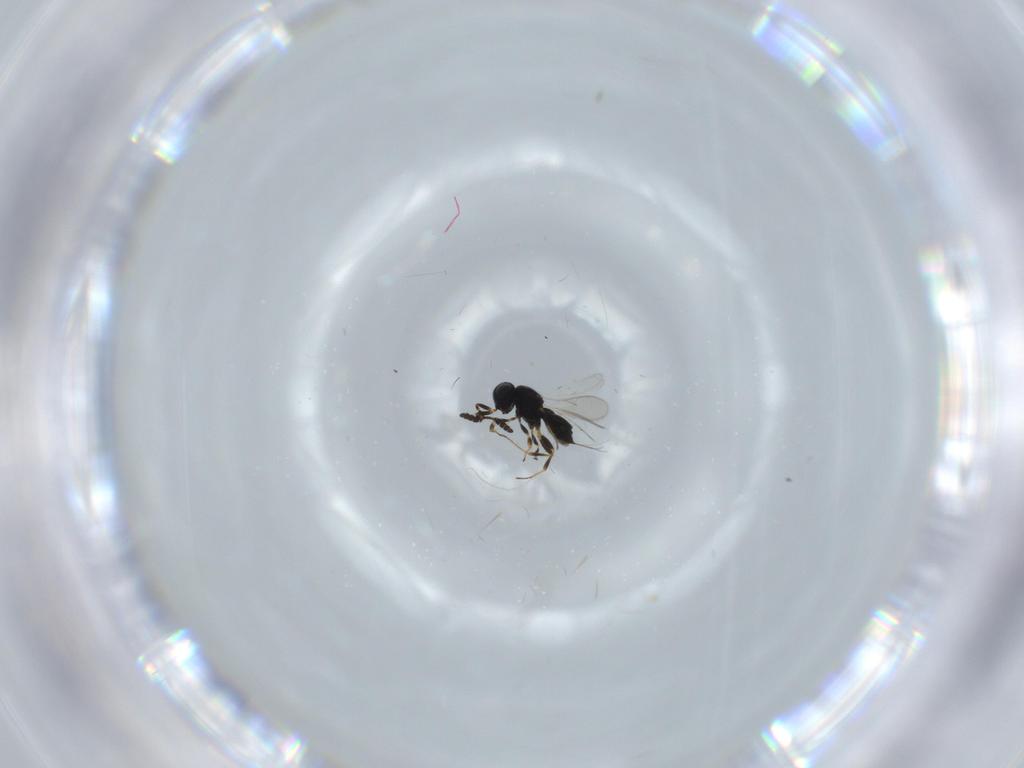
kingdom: Animalia
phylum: Arthropoda
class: Insecta
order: Hymenoptera
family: Scelionidae
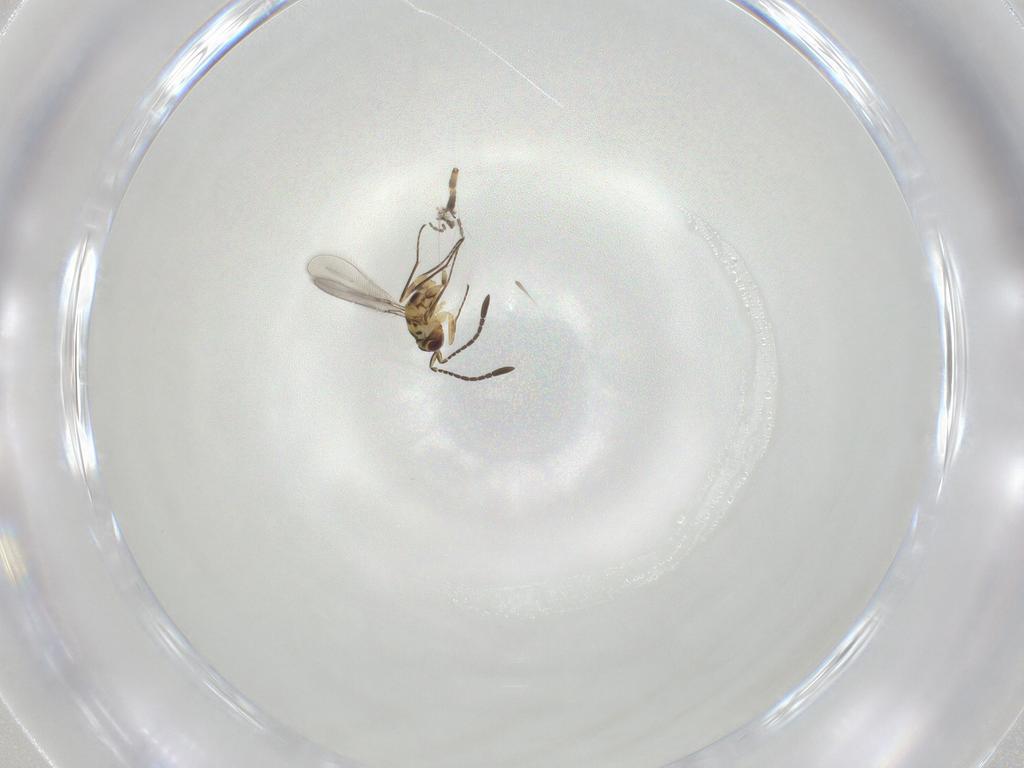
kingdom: Animalia
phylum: Arthropoda
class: Insecta
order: Hymenoptera
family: Mymaridae
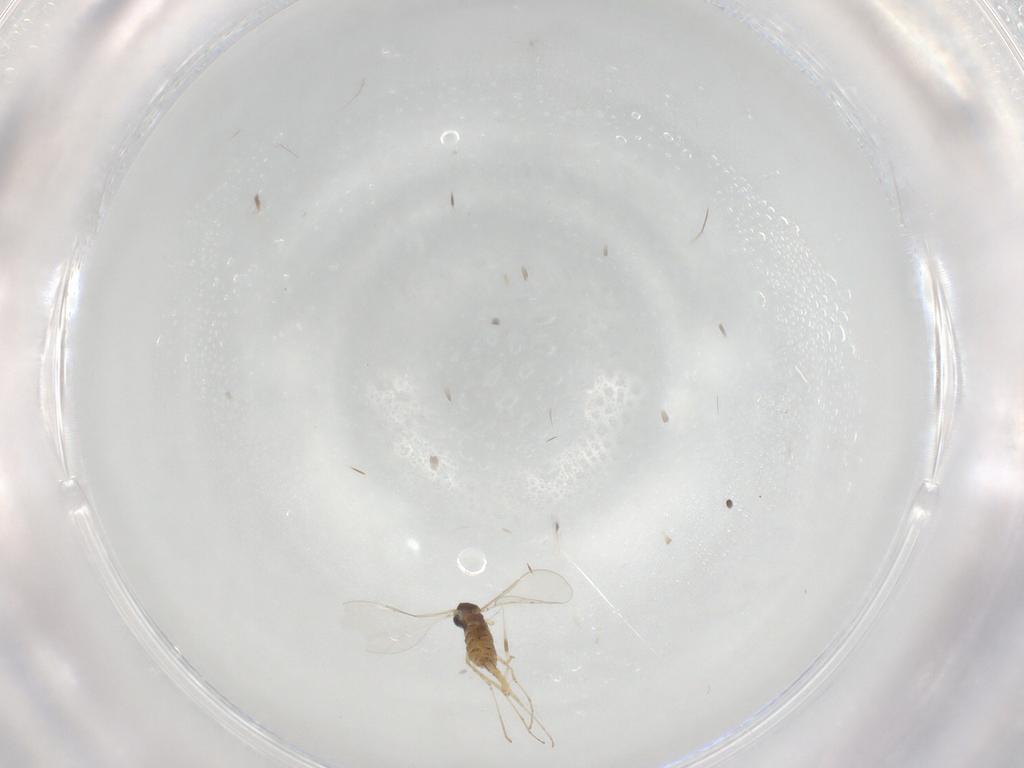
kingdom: Animalia
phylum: Arthropoda
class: Insecta
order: Diptera
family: Cecidomyiidae
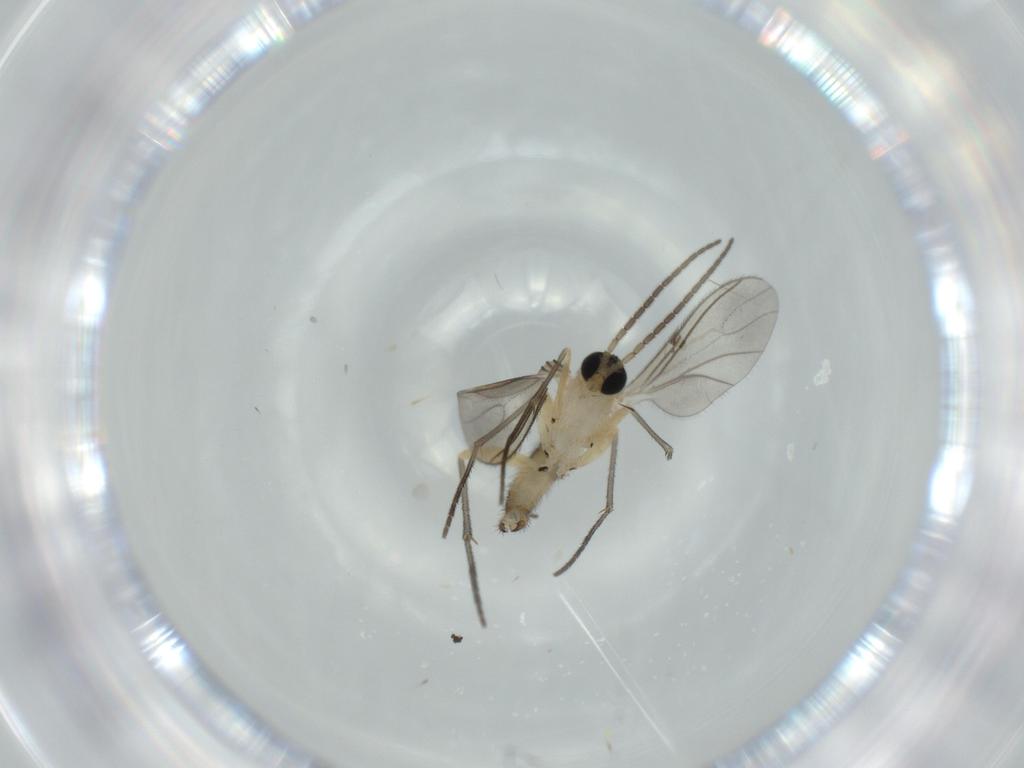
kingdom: Animalia
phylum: Arthropoda
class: Insecta
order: Diptera
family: Sciaridae
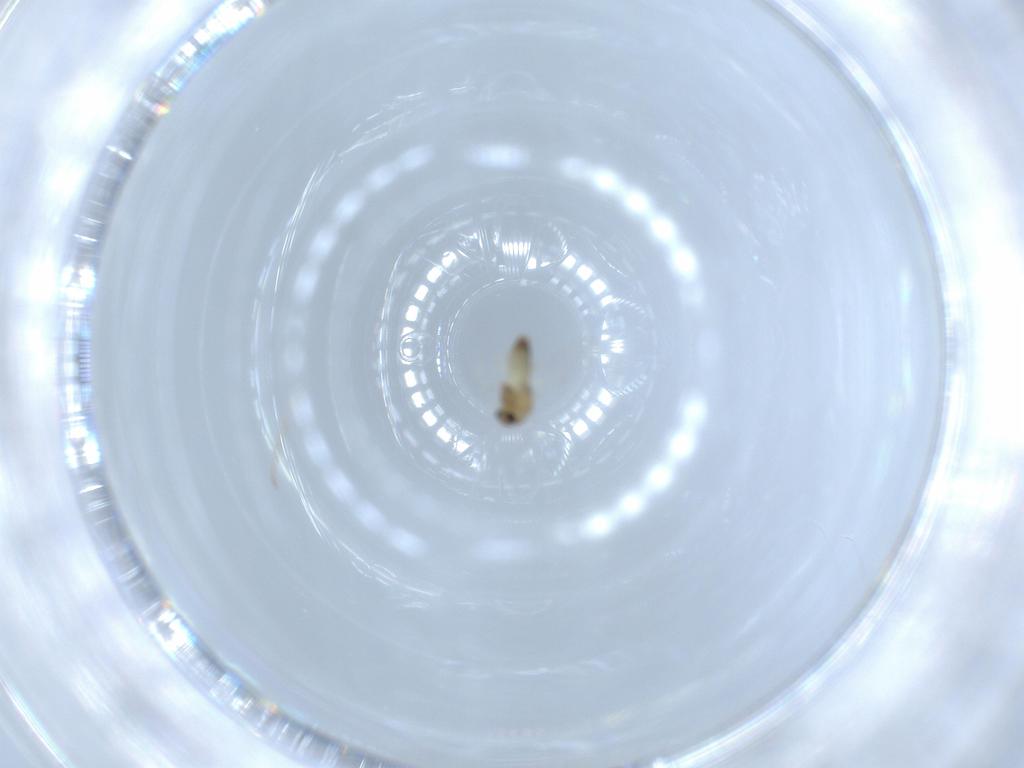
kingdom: Animalia
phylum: Arthropoda
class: Insecta
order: Diptera
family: Chironomidae
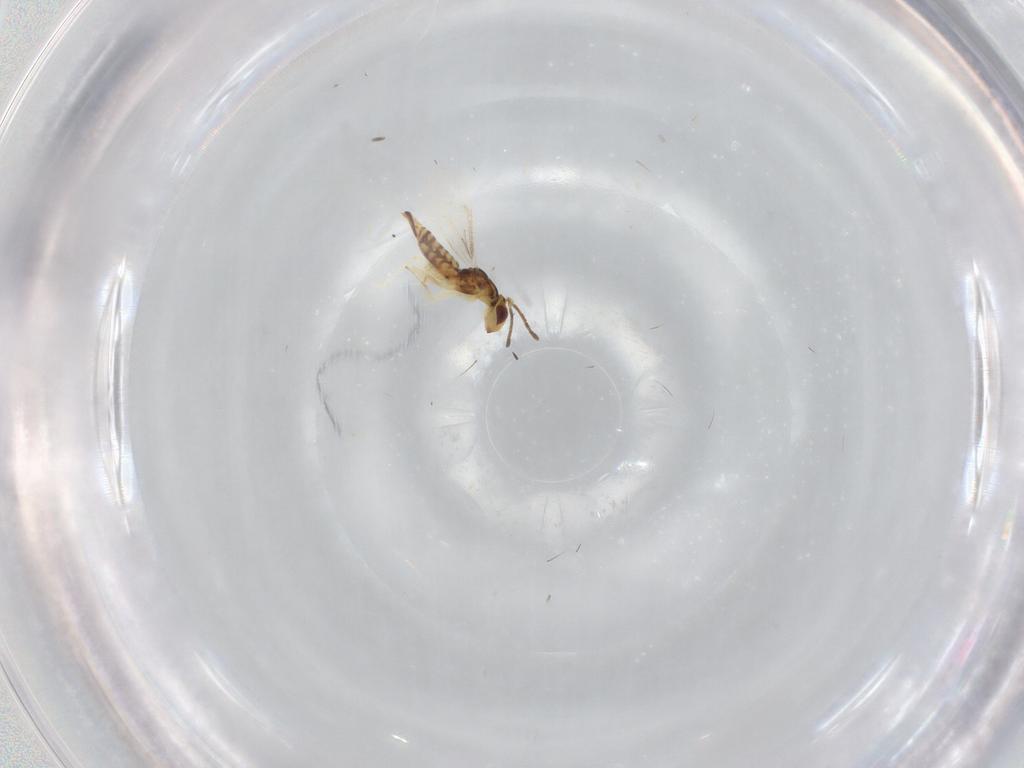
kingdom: Animalia
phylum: Arthropoda
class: Insecta
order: Hymenoptera
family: Eulophidae
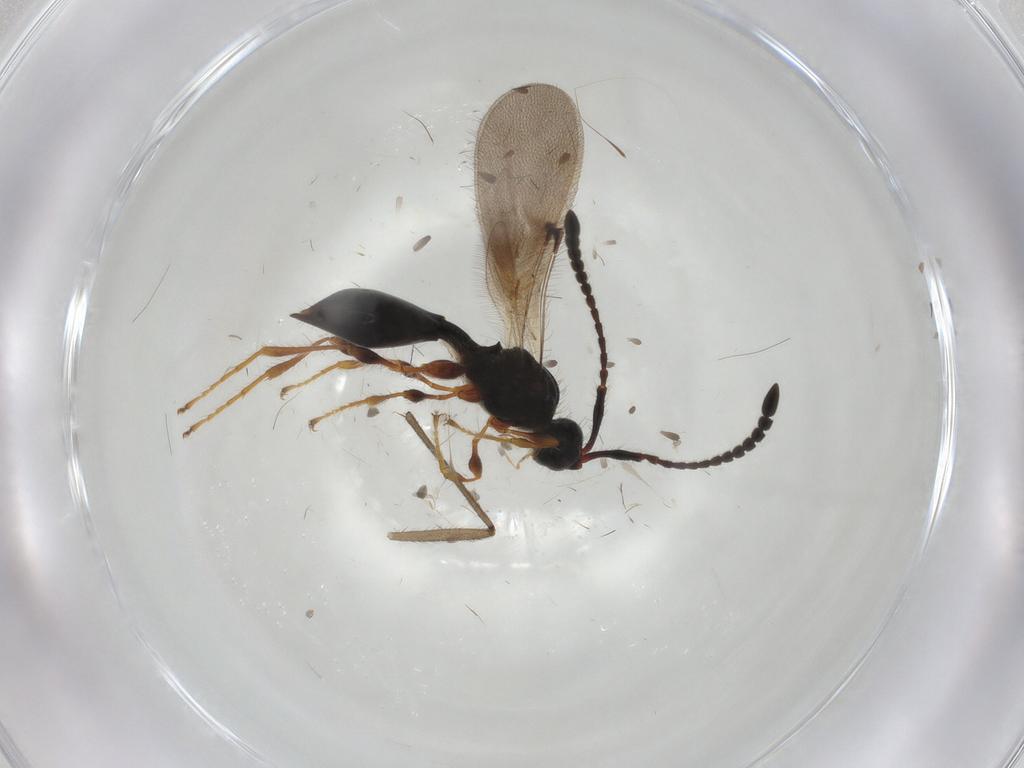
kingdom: Animalia
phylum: Arthropoda
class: Insecta
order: Hymenoptera
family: Diapriidae
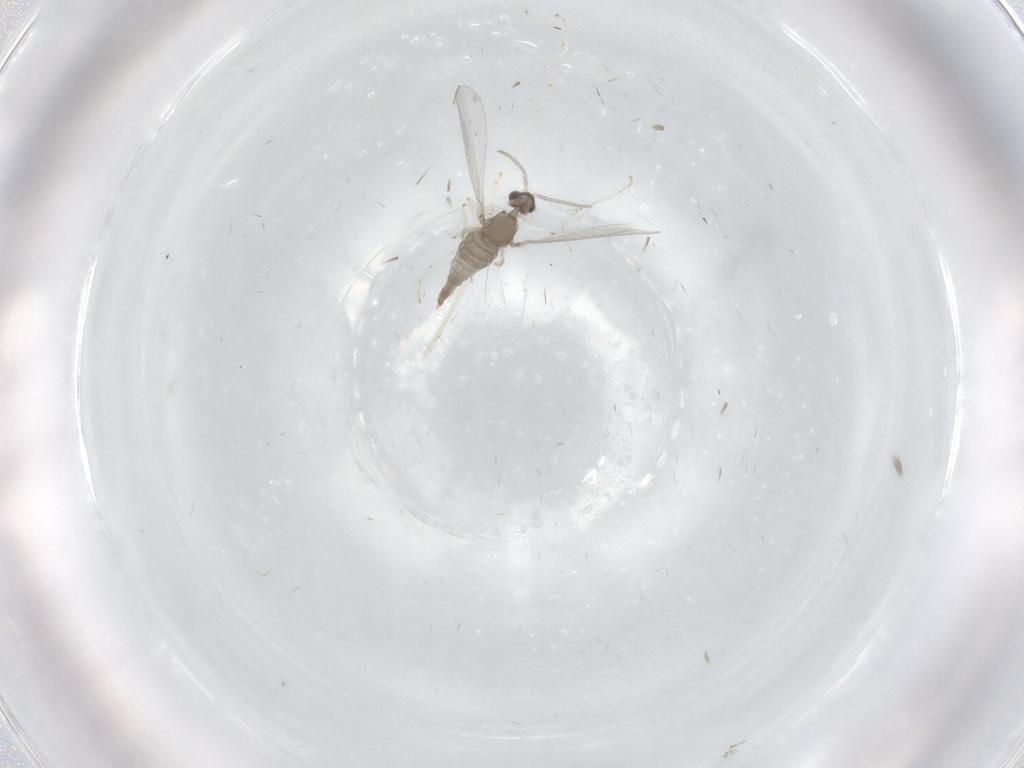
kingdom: Animalia
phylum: Arthropoda
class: Insecta
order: Diptera
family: Cecidomyiidae
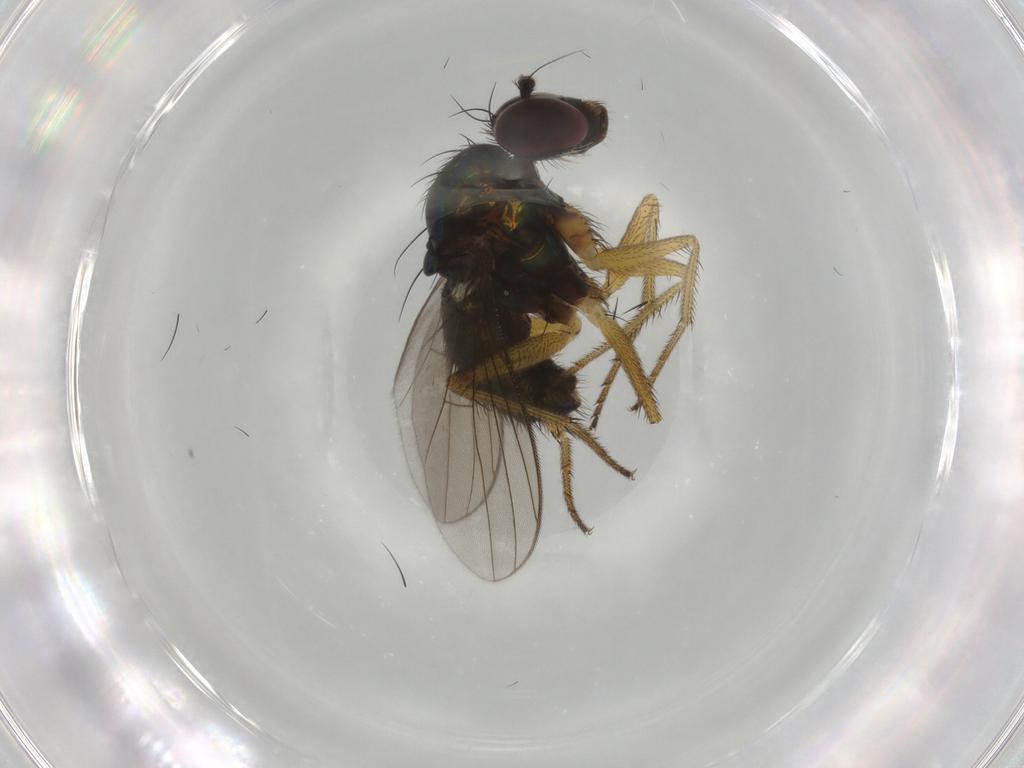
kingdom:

════════════════

> _DO THIS_: Which lines in the listing above contain the word "family"? Copy each one, treating uppercase and lowercase letters as different.

> _EXERCISE ANSWER_:
family: Scelionidae
family: Mymaridae
family: Cecidomyiidae
family: Sciaridae
family: Chironomidae
family: Eulophidae
family: Diapriidae
family: Cecidomyiidae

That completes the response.